REVISTA VEJA
Um lançamento editorial recente traz, sob o título de O Livro de Tiradentes (Penguin & Companhia das Letras), uma tradução do Recueil (Coletânea, em francês), acompanhada de preciosos ensaios coordenados pelo brasilianista Kenneth Maxwell, autor do fundamental A Devassa da Devassa, sobre o mesmo episódio. Não adiantou Tiradentes ter tentado se livrar do livro. Tão logo chegou a Minas, o oficial a que o confiou entregou-o às autoridades. O conteúdo era nitroglicerina pura. "Tratava-se de documentos revolucionários, que constituíam a primeira tentativa de condensar e afirmar princípios, direitos e deveres universais por meio de documentos constitucionais escritos", escreve Maxwell. O livro provava, como afirmou uma das testemunhas ouvidas na Devassa — o volumoso inquérito aberto contra os insurretos — que, em vez "da obediência que devem prestar a seus legítimos soberanos", os acusados acalentavam "a vontade de fazerem do Brasil uma República livre, assim como fizeram os americanos ingleses".

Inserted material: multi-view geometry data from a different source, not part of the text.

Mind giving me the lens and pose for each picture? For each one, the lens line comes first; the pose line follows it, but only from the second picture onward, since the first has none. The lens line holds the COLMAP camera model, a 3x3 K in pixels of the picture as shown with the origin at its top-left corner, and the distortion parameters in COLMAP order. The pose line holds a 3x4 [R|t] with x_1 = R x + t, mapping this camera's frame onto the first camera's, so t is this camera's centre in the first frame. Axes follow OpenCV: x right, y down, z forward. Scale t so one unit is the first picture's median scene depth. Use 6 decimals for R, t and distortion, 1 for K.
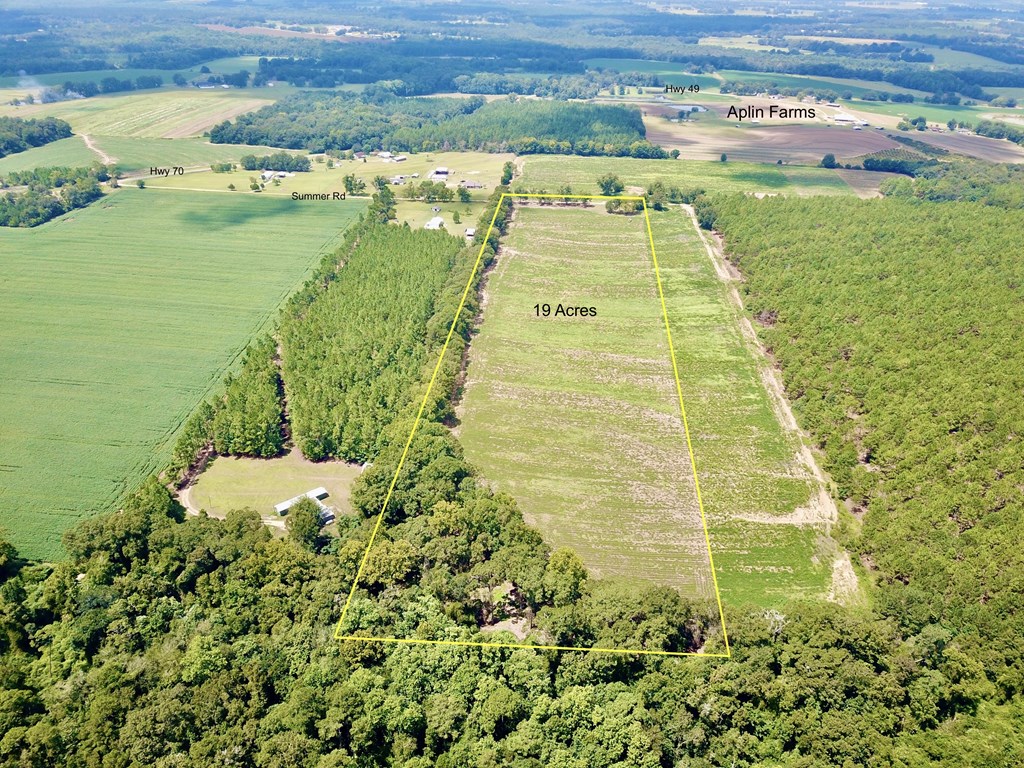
lens RADIAL K [[767.4, 0, 506.5], [0, 767.4, 383.0], [0, 0, 1]] dist [0.007038, 0.001547]
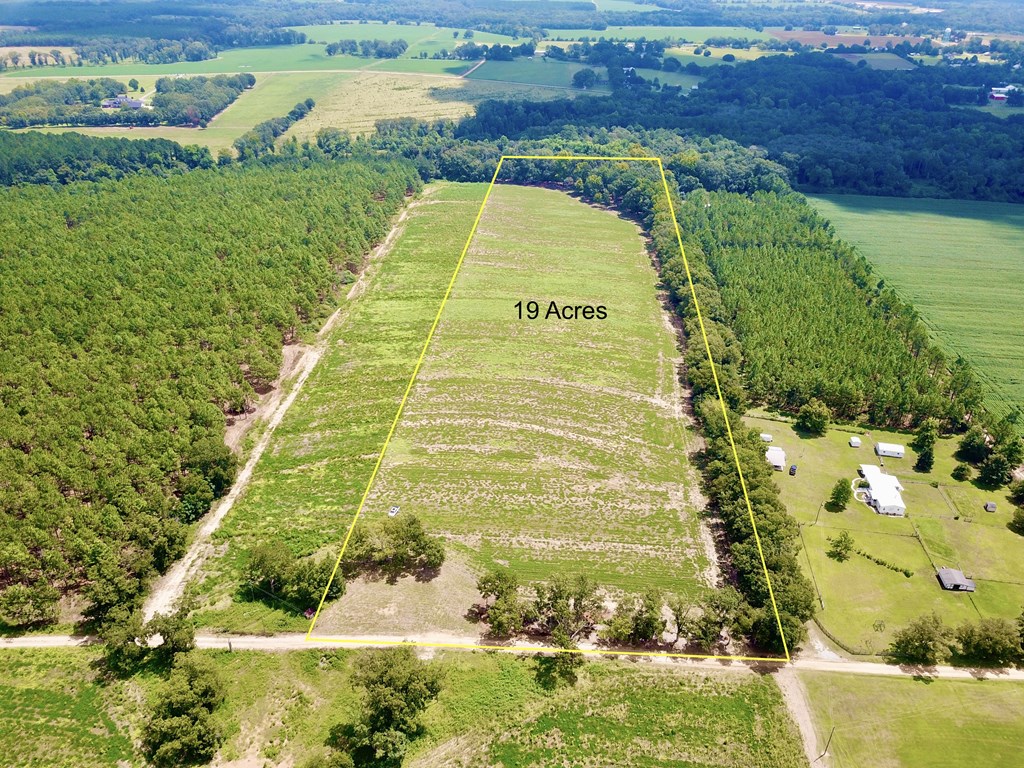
lens RADIAL K [[767.4, 0, 506.5], [0, 767.4, 383.0], [0, 0, 1]] dist [0.007038, 0.001547]
pose [[-0.999883, -0.011605, -0.009964, 0.187082], [-0.014563, 0.523078, 0.852160, -0.976040], [-0.004677, 0.852206, -0.523186, 1.961958]]
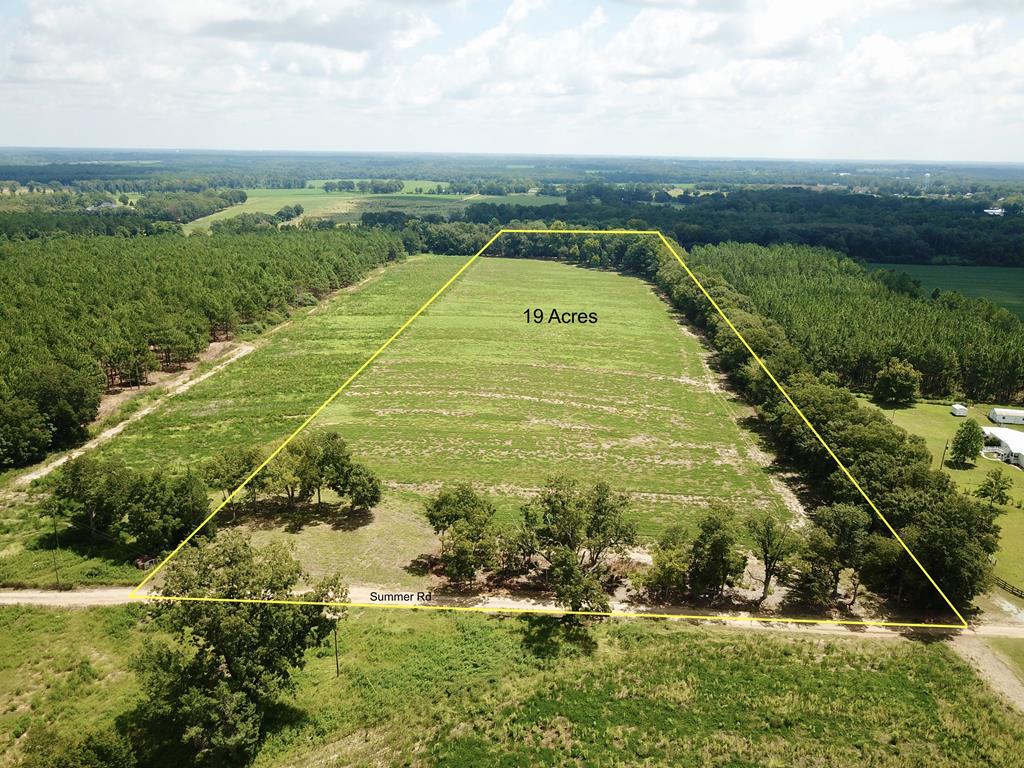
lens RADIAL K [[767.4, 0, 506.5], [0, 767.4, 383.0], [0, 0, 1]] dist [0.007038, 0.001547]
pose [[-0.999862, -0.012346, -0.011154, 0.170509], [-0.016609, 0.701024, 0.712945, -0.708091], [-0.000983, 0.713031, -0.701132, 1.991760]]
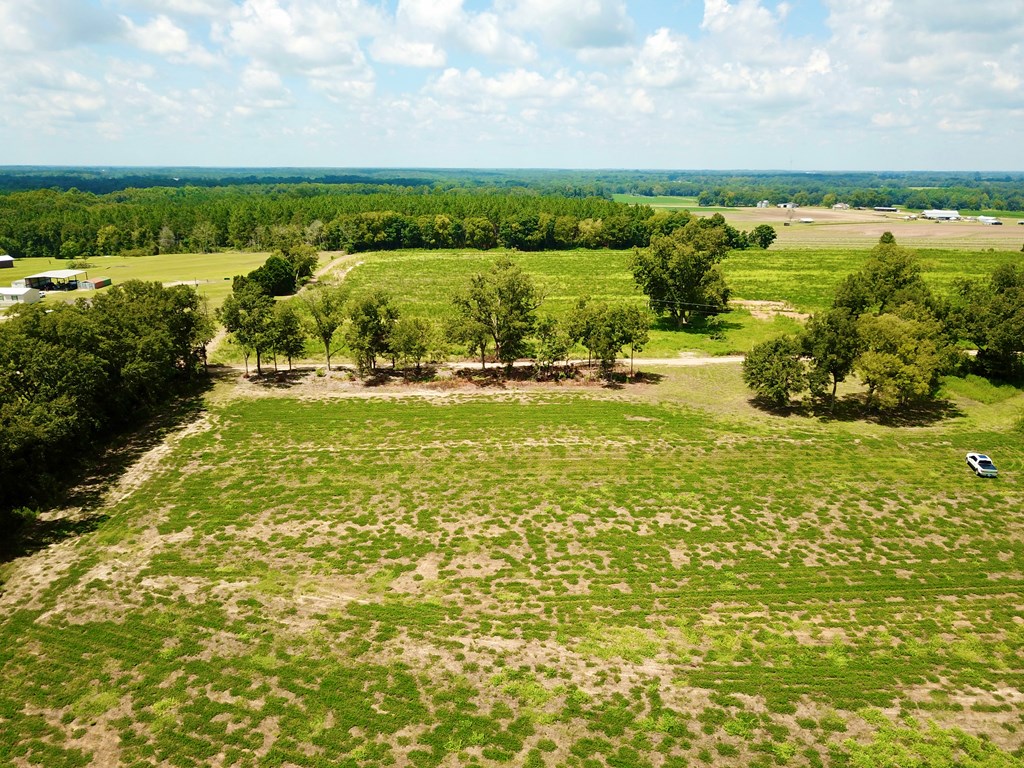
lens RADIAL K [[773.8, 0, 516.2], [0, 773.8, 385.4], [0, 0, 1]] dist [-0.007186, 0.010359]
pose [[0.991201, -0.042563, 0.125337, 0.102531], [0.068649, 0.974892, -0.211834, -0.346360], [-0.113173, 0.218575, 0.969235, 1.493156]]
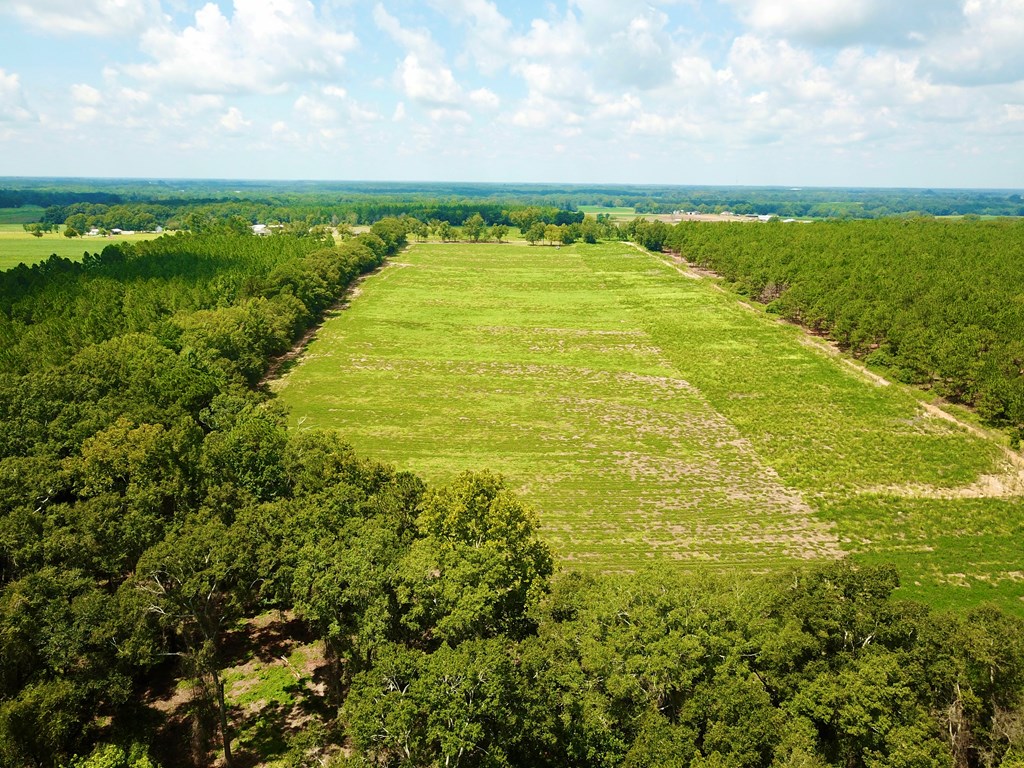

A Coletânea reunia a Declaração da Independência, os Artigos da Confederação e as constituições de seis das treze ex-colônias inglesas, além de documentos menores. A Constituição dos Estados Unidos não existia ainda, quando da edição do volume. Os Artigos da Confederação cumpriam, em seu lugar, o papel de regular a frouxa união entre as ex-colônias. Referências aos "americanos ingleses" são numerosas na Devassa — mais de noventa, segundo Maxwell. A maioria é atribuída a Tiradentes. O mais simples entre os cabeças de um movimento que reunia a elite local, ele não lia francês. Conhecia bem o livro, no entanto, decerto pela tradução e pelos comentários dos companheiros, como indica um episódio relatado nos autos: em meio a uma discussão, em reforço a seus argumentos, sacou da Coletânea e pediu ao interlocutor que lhe traduzisse o artigo da Constituição da Pensilvânia que tratava da eleição dos integrantes de um certo órgão da administração. Lido o tal artigo, segundo a testemunha que relata o episódio, Tiradentes "folheou muito o mesmo livro".
Os inconfidentes possuíam dois exemplares da Coletânea. O que estava com Tiradentes foi o primeiro a cair em poder das autoridades, causando tal impacto que se abriu um inquérito à parte. O exemplar, contendo numerosas anotações a tinta — provavelmente dos conspiradores —, foi anexado ao processo e depois da Independência permaneceu "dentro de um saco verde", junto com outros documentos, nos arquivos do Império, no Rio de Janeiro, até que, em 1860, se decidiu doá-lo à biblioteca que então se constituía no Desterro, nome de Florianópolis à época: Em 1984, a pedido do então governador de Minas, Tancredo Neves, o governador de Santa Catarina, Esperidião Amin, devolveu-o a Minas. Agora figura no acervo do Museu da Inconfidência, em Ouro Preto, ponto final do destino, comum a outros livros, de peça de acusação a relíquia histórica, de maldição à glória.
O que se sabe de Tiradentes é o que está na Devassa. Ele não teve quem se debruçasse sobre sua biografia, quando ainda era tempo de colher depoimentos de quem o conheceu e recolher documentos que lhe dissessem respeito. Seu rosto não é conhecido. É sempre temerário, e arrisca soar demagógico, buscar num outro período histórico ilustrações do presente, mas que bem faria, à história do Brasil, se dispuséssemos de uma biografia de Tiradentes. A possibilidade de travar a produção de biografias que vige no Brasil de hoje contribui para a mutilação da história.